Want to see something truly amazing that not many people realize? Mohamed Sanu might be fantasy football’s best kept secret the last few years. Here are his Boom, Bust, and Everything In Between marks since joining the Falcons:

YEAR WR1 % WR2 % WR3 % BOOM % BUST %
2018 12.5% 31.3% 43.8% 0.0% 31.3%
2017 20.0% 26.7% 66.7% 0.0% 33.3%
2016 13.3% 26.7% 40.0% 0.0% 53.3%

 

While it may not seem like too much, those numbers actually belong in the 31-40 range. So, when most people see that Sanu was the WR29 in 2017 and then the WR31 in 2018, they figure it was just a big game or two, but it’s been quite the opposite. While Calvin Ridley brought down his upside a tad, if there were an injury to either Ridley or Julio Jones, Sanu could be an every-week starter. He’s severely undervalued right now.

Other names that pop off the page in this range include Josh Gordon – though I don’t think he gets to play this year – and Ted Ginn, who both posted WR3 or better numbers in over half their games. Gordon’s fall is strictly due to his suspension, while Ginn is fighting with Tre’Quan Smith (who had more ‘boom’ games than Keenan Allen and A.J. Green last year) for the No. 2 job behind Michael Thomas. Whoever wins that job is going to have great value in the late rounds. If you want to snag both Smith and Ginn with your final two picks, I wouldn’t argue against that strategy.

=== What you will do ===
#1 Summarize the fantasy football passage in two sentences.
#2 Reproduce word for word everything in the fantasy football passage from "YEAR WR1 % WR2" down to "undervalued right now.".
The entries that follow have no connection to the fantasy football passage.

=== Information given ===
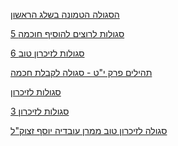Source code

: <div id="more_artc" class="col-md-9 col-sm-9 col-xs-12 item_list">
   <div class="more_articles col-md-4 col-sm-4 col-xs-6 nopadding_left">
      <div class="item">
         <a href="https://www.tehillim-center.co.il/sgula/540">
            <div class="pic_item" style="background-image:url(https://www.tehillim-center.co.il/media/Graphics/Modules/News/Pics/17653.webp);"><span></span></div>
         </a>
         <a href="https://www.tehillim-center.co.il/sgula/540">
            <p>הסגולה הטמונה בשלג הראשון</p>
         </a>
      </div>
      <div class="clr"></div>
   </div>
   <div class="more_articles col-md-4 col-sm-4 col-xs-6 nopadding_left">
      <div class="item">
         <a href="https://www.tehillim-center.co.il/sgula/519">
            <div class="pic_item" style="background-image:url(https://www.tehillim-center.co.il/media/Graphics/Modules/News/Pics/17386.webp);"><span></span></div>
         </a>
         <a href="https://www.tehillim-center.co.il/sgula/519">
            <p>5 סגולות לרוצים להוסיף חוכמה</p>
         </a>
      </div>
      <div class="clr"></div>
   </div>
   <div class="more_articles col-md-4 col-sm-4 col-xs-6 nopadding_left">
      <div class="item">
         <a href="https://www.tehillim-center.co.il/sgula/516">
            <div class="pic_item" style="background-image:url(https://www.tehillim-center.co.il/media/Graphics/Modules/News/Pics/17383.webp);"><span></span></div>
         </a>
         <a href="https://www.tehillim-center.co.il/sgula/516">
            <p>6 סגולות לזיכרון טוב</p>
         </a>
      </div>
      <div class="clr"></div>
   </div>
   <div class="more_articles col-md-4 col-sm-4 col-xs-6 nopadding_left">
      <div class="item">
         <a href="https://www.tehillim-center.co.il/sgula/467">
            <div class="pic_item" style="background-image:url(https://www.tehillim-center.co.il/media/Graphics/Modules/News/Pics/15570.webp);"><span></span></div>
         </a>
         <a href="https://www.tehillim-center.co.il/sgula/467">
            <p>תהילים פרק י"ט - סגולה לקבלת חכמה</p>
         </a>
      </div>
      <div class="clr"></div>
   </div>
   <div class="more_articles col-md-4 col-sm-4 col-xs-6 nopadding_left">
      <div class="item">
         <a href="https://www.tehillim-center.co.il/sgula/386">
            <div class="pic_item" style="background-image:url(https://www.tehillim-center.co.il/media/Graphics/Modules/News/Pics/14942.webp);"><span></span></div>
         </a>
         <a href="https://www.tehillim-center.co.il/sgula/386">
            <p>סגולות לזיכרון</p>
         </a>
      </div>
      <div class="clr"></div>
   </div>
   <div class="more_articles col-md-4 col-sm-4 col-xs-6 nopadding_left">
      <div class="item">
         <a href="https://www.tehillim-center.co.il/sgula/363">
            <div class="pic_item" style="background-image:url(https://www.tehillim-center.co.il/media/Graphics/Modules/News/Pics/14917.webp);"><span></span></div>
         </a>
         <a href="https://www.tehillim-center.co.il/sgula/363">
            <p>3 סגולות לזיכרון</p>
         </a>
      </div>
      <div class="clr"></div>
   </div>
   <div class="more_articles col-md-4 col-sm-4 col-xs-6 nopadding_left">
      <div class="item">
         <a href="https://www.tehillim-center.co.il/sgula/316">
            <div class="pic_item" style="background-image:url(https://www.tehillim-center.co.il/media/Graphics/Modules/News/Pics/13538.png);"><span></span></div>
         </a>
         <a href="https://www.tehillim-center.co.il/sgula/316">
            <p>סגולה לזיכרון טוב ממרן עובדיה יוסף זצוק"ל</p>
         </a>
      </div>
      <div class="clr"></div>
   </div>
</div>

=== Solutions to the problems ===
#1 The passage argues that Mohamed Sanu has been an undervalued fantasy football receiver since joining the Falcons, with results that reflect steady production rather than a big game or two, and that he could be an every-week starter if Calvin Ridley or Julio Jones were injured. It also singles out Josh Gordon and Ted Ginn, who posted WR3 or better numbers in over half their games, and notes that whoever wins the No. 2 job behind Michael Thomas between Ginn and Tre'Quan Smith will have great late-round value.

#2
YEAR WR1 % WR2 % WR3 % BOOM % BUST %
2018 12.5% 31.3% 43.8% 0.0% 31.3%
2017 20.0% 26.7% 66.7% 0.0% 33.3%
2016 13.3% 26.7% 40.0% 0.0% 53.3%

 

While it may not seem like too much, those numbers actually belong in the 31-40 range. So, when most people see that Sanu was the WR29 in 2017 and then the WR31 in 2018, they figure it was just a big game or two, but it’s been quite the opposite. While Calvin Ridley brought down his upside a tad, if there were an injury to either Ridley or Julio Jones, Sanu could be an every-week starter. He’s severely undervalued right now.